**Texto do exercício**
São Luís - Maranhão,
Uma petição foi entregue ao Parlamento de Portugal para protestar contra a reforma da ortografia que prevê a unificação do português, idioma oficial em oito países. Segundo os assinantes do documento, a língua apresenta diferenças importantes de acordo com as regiões.
A petição, com mais de 33 mil assinaturas, foi entregue ao presidente do Parlamento português, Jaime Gama, com "vários relatórios e documentos demonstrando as fragilidades técnicas, científicas e políticas do acordo", declarou à agência Lusa o primeiro assinante do manifesto, o deputado europeu Vasco Graça Moura.
"Não vamos nos deixar prejudicar por jogos de interesses que não beneficiam de nenhuma forma o idioma português", diz o documento defendido, entre outros, pelo escritor Antonio Lobo Antunes e pelo arquiteto Alvaro Siza Vieira.
O "novo acordo ortográfico" foi assinado em 1991 por Brasil, Angola, Cabo Verde, Guiné Bissau, Moçambique, Portugal e São Tomé e Príncipe. Ele deveria entrar em vigor em 1994 mas somente Brasil, Cabo Verde e São Tomé o ratificaram até agora.

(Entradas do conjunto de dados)
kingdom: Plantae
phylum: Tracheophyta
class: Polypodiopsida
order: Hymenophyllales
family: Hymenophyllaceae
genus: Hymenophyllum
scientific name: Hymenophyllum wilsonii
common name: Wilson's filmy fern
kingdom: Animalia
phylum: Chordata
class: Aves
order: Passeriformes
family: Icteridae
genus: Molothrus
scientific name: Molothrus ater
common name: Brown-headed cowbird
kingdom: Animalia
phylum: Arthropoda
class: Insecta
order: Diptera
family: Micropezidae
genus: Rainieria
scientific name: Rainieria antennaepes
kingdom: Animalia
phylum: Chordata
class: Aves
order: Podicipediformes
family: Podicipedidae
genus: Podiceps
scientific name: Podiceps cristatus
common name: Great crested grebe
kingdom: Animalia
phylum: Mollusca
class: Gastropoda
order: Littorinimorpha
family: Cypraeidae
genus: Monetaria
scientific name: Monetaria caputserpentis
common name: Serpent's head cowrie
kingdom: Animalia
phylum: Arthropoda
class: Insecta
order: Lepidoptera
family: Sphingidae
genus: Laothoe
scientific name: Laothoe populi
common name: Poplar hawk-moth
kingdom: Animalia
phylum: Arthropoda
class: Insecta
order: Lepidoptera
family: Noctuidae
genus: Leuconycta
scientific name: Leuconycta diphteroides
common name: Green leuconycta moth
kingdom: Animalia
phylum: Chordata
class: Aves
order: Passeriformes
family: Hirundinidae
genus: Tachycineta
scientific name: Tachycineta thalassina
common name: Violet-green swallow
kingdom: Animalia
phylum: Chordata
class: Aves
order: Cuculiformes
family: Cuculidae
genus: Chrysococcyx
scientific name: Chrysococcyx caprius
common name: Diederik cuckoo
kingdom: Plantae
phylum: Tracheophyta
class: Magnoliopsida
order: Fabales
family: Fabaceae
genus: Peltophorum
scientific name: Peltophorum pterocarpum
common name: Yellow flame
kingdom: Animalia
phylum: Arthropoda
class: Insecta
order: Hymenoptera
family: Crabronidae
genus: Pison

**Compreensão do texto**
a) Na notícia sobre o acordo ortográfico, a quem foi entregue a petição?
b) Transcreva da notícia sobre o acordo ortográfico o trecho que começa em "A petição, com" e termina em "Alvaro Siza Vieira.".
c) Dê continuidade à notícia sobre o acordo ortográfico a partir da última frase apresentada.

**Resultados**
a) Ao presidente do Parlamento português, Jaime Gama.

b)
A petição, com mais de 33 mil assinaturas, foi entregue ao presidente do Parlamento português, Jaime Gama, com "vários relatórios e documentos demonstrando as fragilidades técnicas, científicas e políticas do acordo", declarou à agência Lusa o primeiro assinante do manifesto, o deputado europeu Vasco Graça Moura.
"Não vamos nos deixar prejudicar por jogos de interesses que não beneficiam de nenhuma forma o idioma português", diz o documento defendido, entre outros, pelo escritor Antonio Lobo Antunes e pelo arquiteto Alvaro Siza Vieira.

c)
O governo de José Socrates se comprometeu no início de março a tomar providências para que a reforma ortográfica seja aplicada "dentro de um prazo máximo de seis anos". O ministro português da Cultura, José Antonio Pinto Ribeiro, sustentou então que a unificação ortográfica era indispensável para "uma política de afirmação e de internacionalização do idioma português".
Esta decisão tem agora que ser aprovada pelo Parlamento, que vai debater sobre o assunto amanhã. A ortografia do português já foi modificada três vezes, em 1911, 1931 e 1945. O "ph" e o "y" chegaram a desaparecer. O novo acordo deve modificar 1,6% do vocabulário do português de Portugal, contra apenas 0,45% do vocabulário brasileiro.
Além disso, o alfabeto deve passar de 23 para 26 letras, com a incorporação do k, do w e do y.